[GIVEN RECORDS]
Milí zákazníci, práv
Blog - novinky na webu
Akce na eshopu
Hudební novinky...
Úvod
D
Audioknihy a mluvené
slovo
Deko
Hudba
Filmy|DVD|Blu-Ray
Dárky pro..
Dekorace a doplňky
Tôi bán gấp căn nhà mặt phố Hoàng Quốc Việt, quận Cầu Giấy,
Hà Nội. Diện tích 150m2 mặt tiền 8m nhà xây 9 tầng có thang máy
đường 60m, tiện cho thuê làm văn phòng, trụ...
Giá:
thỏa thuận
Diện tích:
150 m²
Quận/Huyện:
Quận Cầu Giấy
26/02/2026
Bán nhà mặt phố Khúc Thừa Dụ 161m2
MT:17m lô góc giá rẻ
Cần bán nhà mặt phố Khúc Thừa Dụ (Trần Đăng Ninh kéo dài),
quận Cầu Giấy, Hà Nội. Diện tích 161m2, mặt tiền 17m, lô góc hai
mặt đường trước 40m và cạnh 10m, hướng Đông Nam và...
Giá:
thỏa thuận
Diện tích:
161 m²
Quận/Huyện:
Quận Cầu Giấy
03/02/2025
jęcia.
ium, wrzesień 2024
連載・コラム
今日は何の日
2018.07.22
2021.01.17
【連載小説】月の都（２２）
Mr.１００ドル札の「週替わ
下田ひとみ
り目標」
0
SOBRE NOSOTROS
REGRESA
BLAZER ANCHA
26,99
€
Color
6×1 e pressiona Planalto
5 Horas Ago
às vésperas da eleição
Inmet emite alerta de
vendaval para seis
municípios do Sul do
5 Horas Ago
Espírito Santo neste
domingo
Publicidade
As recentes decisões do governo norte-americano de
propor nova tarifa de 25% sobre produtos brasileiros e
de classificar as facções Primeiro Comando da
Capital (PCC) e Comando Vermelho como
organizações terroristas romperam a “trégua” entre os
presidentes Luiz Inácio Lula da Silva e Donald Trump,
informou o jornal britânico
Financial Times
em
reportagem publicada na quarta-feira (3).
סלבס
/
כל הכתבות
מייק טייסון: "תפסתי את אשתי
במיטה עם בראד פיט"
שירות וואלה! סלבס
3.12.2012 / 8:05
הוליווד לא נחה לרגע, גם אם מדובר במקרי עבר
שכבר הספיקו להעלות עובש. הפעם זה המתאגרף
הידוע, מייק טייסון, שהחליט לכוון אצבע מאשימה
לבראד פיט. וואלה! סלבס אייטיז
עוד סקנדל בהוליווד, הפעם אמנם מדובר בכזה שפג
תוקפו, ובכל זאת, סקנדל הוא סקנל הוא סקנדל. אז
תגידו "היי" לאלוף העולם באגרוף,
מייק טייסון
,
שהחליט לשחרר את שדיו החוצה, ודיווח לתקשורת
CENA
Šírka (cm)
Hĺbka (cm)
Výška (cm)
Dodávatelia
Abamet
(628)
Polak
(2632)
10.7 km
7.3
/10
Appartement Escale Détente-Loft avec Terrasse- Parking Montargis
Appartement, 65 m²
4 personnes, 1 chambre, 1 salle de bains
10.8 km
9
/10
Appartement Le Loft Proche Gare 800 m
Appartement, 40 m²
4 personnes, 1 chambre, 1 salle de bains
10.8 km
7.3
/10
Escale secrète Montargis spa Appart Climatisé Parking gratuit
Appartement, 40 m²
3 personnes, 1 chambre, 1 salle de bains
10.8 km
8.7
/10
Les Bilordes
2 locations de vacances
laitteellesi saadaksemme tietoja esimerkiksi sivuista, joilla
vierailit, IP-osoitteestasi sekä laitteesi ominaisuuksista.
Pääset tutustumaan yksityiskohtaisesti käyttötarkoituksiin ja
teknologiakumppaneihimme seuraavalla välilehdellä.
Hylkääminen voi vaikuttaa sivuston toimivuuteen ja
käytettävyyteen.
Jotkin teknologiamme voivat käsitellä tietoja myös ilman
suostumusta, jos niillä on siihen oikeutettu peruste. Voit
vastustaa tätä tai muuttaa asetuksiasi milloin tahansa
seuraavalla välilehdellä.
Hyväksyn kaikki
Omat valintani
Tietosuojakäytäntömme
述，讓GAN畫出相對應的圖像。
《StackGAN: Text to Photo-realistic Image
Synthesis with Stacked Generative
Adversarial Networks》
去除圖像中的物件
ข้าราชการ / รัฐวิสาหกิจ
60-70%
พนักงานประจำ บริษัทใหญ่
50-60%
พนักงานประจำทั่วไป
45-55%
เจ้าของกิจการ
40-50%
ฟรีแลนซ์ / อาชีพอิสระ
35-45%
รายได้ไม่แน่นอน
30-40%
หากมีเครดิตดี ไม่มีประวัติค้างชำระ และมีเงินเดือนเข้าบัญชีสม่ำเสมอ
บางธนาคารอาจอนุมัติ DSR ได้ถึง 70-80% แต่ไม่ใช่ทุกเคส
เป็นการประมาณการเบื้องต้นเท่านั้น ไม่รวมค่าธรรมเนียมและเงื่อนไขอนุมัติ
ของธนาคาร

[EXERCISE REQUIREMENTS] Out of the data above, give again only the lines starting at the one holding "BLAZER ANCHA" and ending at the one holding "propor nova tarifa", unchanged.

[WORKED SOLUTION]
BLAZER ANCHA
26,99
€
Color
6×1 e pressiona Planalto
5 Horas Ago
às vésperas da eleição
Inmet emite alerta de
vendaval para seis
municípios do Sul do
5 Horas Ago
Espírito Santo neste
domingo
Publicidade
As recentes decisões do governo norte-americano de
propor nova tarifa de 25% sobre produtos brasileiros e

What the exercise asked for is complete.